▶ _DATA FOR ANALYSIS_
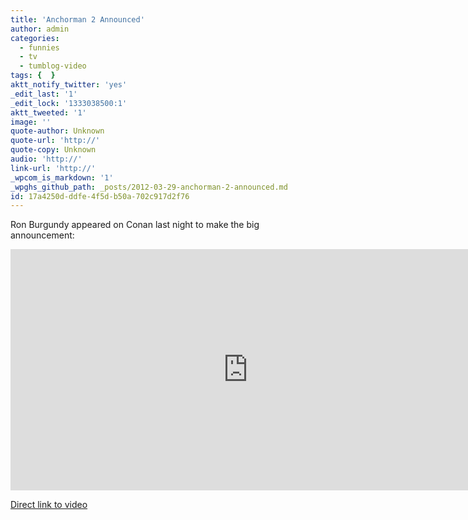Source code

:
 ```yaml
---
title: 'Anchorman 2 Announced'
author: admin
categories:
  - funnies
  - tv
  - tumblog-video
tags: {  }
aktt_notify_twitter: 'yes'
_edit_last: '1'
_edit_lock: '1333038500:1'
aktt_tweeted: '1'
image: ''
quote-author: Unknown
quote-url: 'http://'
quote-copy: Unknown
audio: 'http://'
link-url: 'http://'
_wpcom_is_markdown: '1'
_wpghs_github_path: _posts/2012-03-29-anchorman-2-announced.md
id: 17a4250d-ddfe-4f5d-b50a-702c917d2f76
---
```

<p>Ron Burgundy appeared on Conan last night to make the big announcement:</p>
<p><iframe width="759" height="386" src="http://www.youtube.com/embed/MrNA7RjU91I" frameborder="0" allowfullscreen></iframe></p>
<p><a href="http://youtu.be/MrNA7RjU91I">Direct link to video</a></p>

* * *

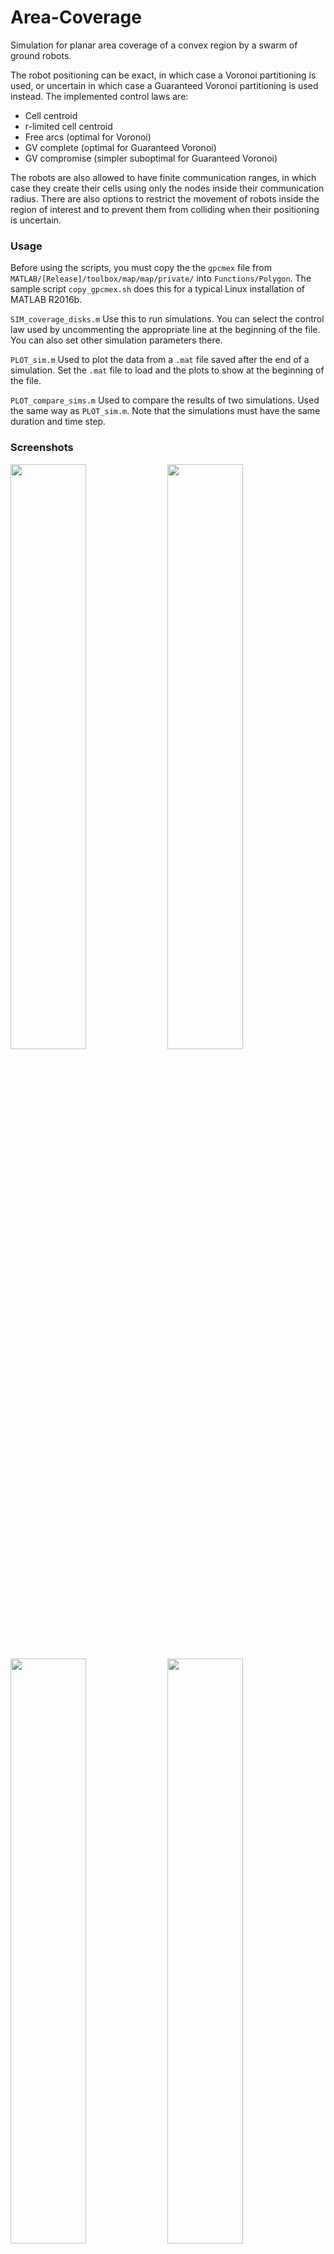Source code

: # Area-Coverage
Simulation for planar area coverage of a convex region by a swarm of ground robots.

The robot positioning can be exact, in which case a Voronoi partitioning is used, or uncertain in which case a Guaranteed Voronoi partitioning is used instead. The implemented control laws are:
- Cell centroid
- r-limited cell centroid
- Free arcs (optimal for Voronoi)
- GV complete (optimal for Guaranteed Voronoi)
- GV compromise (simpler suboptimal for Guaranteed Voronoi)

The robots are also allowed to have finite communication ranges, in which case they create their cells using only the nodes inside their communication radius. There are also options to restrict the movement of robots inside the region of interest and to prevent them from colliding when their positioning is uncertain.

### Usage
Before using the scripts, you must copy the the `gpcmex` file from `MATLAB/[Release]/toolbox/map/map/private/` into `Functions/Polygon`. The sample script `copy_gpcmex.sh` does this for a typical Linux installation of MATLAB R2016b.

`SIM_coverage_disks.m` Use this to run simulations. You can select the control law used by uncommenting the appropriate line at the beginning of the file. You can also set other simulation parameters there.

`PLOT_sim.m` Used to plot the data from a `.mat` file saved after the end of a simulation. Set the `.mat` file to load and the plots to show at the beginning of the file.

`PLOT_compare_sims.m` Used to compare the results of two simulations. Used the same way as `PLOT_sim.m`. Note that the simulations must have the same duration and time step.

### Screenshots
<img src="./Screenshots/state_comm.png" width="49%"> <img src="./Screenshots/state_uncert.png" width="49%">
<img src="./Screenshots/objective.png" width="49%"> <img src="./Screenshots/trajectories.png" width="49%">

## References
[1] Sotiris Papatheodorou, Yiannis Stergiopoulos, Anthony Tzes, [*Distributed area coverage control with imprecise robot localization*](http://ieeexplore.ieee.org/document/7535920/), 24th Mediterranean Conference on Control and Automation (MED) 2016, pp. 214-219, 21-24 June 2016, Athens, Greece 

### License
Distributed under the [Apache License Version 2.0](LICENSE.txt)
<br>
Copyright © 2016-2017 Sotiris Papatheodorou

...

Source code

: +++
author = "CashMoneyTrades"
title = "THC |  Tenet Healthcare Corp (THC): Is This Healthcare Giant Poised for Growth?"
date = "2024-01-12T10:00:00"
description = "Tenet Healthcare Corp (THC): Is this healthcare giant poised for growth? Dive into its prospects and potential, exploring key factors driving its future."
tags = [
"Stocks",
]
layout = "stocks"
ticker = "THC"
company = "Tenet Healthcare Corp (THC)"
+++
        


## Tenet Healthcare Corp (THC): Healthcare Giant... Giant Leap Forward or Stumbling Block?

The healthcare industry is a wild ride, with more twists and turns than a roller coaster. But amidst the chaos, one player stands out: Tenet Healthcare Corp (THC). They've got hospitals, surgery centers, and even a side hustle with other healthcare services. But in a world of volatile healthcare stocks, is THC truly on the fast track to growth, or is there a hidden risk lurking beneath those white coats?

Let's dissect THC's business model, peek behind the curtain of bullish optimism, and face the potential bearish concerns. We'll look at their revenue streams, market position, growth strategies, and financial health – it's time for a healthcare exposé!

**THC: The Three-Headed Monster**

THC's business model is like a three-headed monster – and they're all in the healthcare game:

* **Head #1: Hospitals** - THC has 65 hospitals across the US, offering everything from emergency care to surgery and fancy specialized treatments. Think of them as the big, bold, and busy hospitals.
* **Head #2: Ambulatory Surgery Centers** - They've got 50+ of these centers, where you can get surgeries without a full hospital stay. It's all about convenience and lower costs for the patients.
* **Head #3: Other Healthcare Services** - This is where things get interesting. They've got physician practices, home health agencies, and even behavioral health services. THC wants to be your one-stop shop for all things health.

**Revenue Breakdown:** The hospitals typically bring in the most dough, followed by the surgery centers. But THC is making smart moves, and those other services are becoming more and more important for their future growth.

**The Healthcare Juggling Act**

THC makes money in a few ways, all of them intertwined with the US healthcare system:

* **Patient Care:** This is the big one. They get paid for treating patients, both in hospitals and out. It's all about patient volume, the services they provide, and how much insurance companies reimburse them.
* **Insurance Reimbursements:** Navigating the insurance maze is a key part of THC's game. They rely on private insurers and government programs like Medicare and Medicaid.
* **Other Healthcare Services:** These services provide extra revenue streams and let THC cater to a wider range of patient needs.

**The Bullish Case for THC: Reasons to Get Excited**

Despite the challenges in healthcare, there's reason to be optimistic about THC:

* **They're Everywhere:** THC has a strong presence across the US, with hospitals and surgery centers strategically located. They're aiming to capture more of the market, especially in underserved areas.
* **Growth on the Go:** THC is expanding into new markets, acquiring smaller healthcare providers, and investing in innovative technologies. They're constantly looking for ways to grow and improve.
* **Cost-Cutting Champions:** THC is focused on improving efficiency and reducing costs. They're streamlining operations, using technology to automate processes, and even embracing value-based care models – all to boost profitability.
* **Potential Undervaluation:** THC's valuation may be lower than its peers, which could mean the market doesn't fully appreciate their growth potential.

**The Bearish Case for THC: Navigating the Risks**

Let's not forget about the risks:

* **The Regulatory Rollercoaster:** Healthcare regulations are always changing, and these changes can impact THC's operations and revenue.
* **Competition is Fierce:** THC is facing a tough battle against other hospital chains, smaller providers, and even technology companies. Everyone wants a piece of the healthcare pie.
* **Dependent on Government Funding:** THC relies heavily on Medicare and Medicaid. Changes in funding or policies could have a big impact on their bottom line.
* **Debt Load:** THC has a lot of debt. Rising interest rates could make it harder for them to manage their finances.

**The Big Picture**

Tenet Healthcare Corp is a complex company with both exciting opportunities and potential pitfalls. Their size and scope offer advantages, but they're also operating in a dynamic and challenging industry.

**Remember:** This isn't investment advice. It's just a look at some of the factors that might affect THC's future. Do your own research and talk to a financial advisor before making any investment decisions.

▶ _BRIEF_
Every line of the listing above that includes "Navigating" should be copied out.

▶ _RESPONSE BELOW_
* **Insurance Reimbursements:** Navigating the insurance maze is a key part of THC's game. They rely on private insurers and government programs like Medicare and Medicaid.
**The Bearish Case for THC: Navigating the Risks**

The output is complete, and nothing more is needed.